I turn to head chef Susie Pitt, who lives on a houseboat, and pizzaiola Marco Di Gaetano, from pizza’s spiritual home Naples, but there is a stone-based silence, even when threatened with a pizza peel. This is the only crime caper where the criminal asks: ‘what’s the dough?’ not ‘where’s the dough?’
Phillips is not the only alchemist in this kitchen. Pitt has cooked professionally around the world, but always comes back to pizza. She started out at Pizza Express, developed dough for Jamie Oliver and ran a wood-fired pizza pop-up at Brighton station.
“Susie is the best dough stretcher out there and believe me there is an art to it,” says Phillips.
He does give up one secret. He plays music to his yeast, for it is a living organism, so he soothes it with some opera or jazz in the background, not heavy metal and no shouting in the kitchen.
“As well as the importance of time, temperature and humidity, you also need to listen to your dough. You mustn’t have any negative energy in the kitchen. Give me two balls of dough, one that was made to music and one not and I can tell the difference,” says Phillips. He is serious and with cooking and music his twin passions, why doubt him? Maybe stealing his playlist will reveal the first super dough clue.
So, to the beer. Pitt took our BBQ Rye IPA, specifically brewed by Powder Monkey Brewing to pair with grilled meats, and substituted the beer for just over half the water in the dough mix. ‘The Firecracker One’ BBQ beer-crusted pizza topping was made – a white base with cream and seasoned crème fraiche, smoked jalapeno and pepper sausage, spicy salami, spring onions and wood-fired chilli flakes. A BBQ Rye IPA was duly poured to accompany the dish and the verdict was delicious
with Phillips delighted with the result, confirming that “beer and pizza really do
go hand in hand” while Pitt loved the match saying the pizza “added a layer of sweetness’ to the rye and malt of the beer.

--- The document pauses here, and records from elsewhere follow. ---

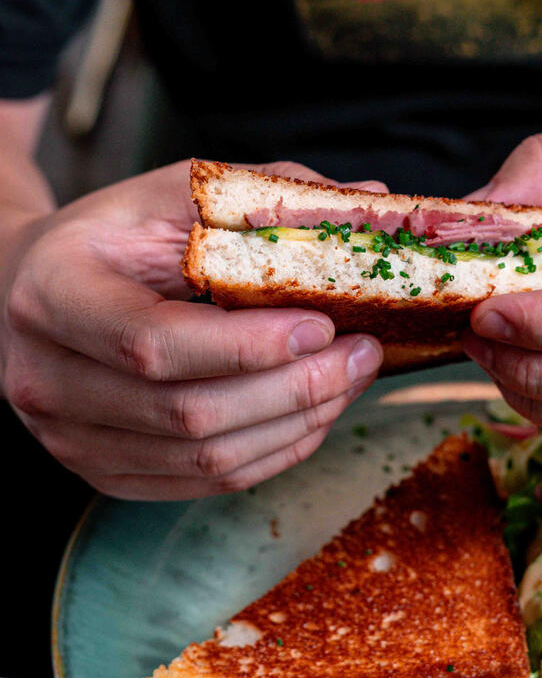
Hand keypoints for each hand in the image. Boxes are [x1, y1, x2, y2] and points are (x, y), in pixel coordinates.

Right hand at [1, 160, 384, 498]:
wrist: (32, 285)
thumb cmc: (112, 236)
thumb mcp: (171, 194)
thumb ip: (264, 195)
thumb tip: (372, 197)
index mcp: (54, 295)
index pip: (156, 343)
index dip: (249, 345)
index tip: (323, 324)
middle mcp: (46, 379)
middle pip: (189, 413)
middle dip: (294, 388)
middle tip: (361, 352)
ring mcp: (69, 439)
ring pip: (204, 459)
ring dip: (296, 424)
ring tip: (349, 379)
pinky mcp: (103, 473)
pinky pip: (203, 483)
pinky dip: (273, 452)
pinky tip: (312, 413)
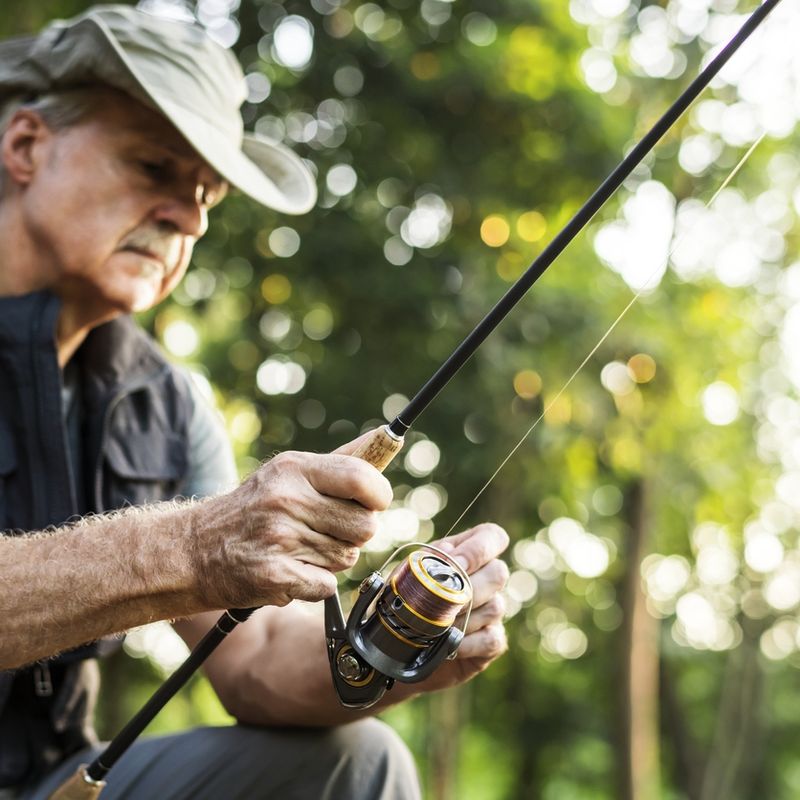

We even had a doctor in the pizza house in the shape of cardiologist James Cockburn – not for health reasons, but reward for leading me to this hidden gem in his neighbouring village.
The garlic bread was a triumph as well. “That’s made with the BBQ beer too,” says Phillips, before heading to the garden and the pantry, pulling out other ingredients and suggesting more BBQ and beer recipes.
His curiosity is boundless, experimenting with flavours and cultures, drawing on Italian, Indian and Lebanese influences among others, as well as the best British ingredients, creating an ever-evolving range of pizzas.
But what is non-negotiable is the dough. “What’s the recipe again Chris?’ I casually ask, hoping the beer may have taken effect.
I leave Ovingdean thinking of Wild Flour fan Nick Cave and whistling the theme tune to Peaky Blinders. Maybe Tommy Shelby can help extract the information I need. I’m back in the 1920s.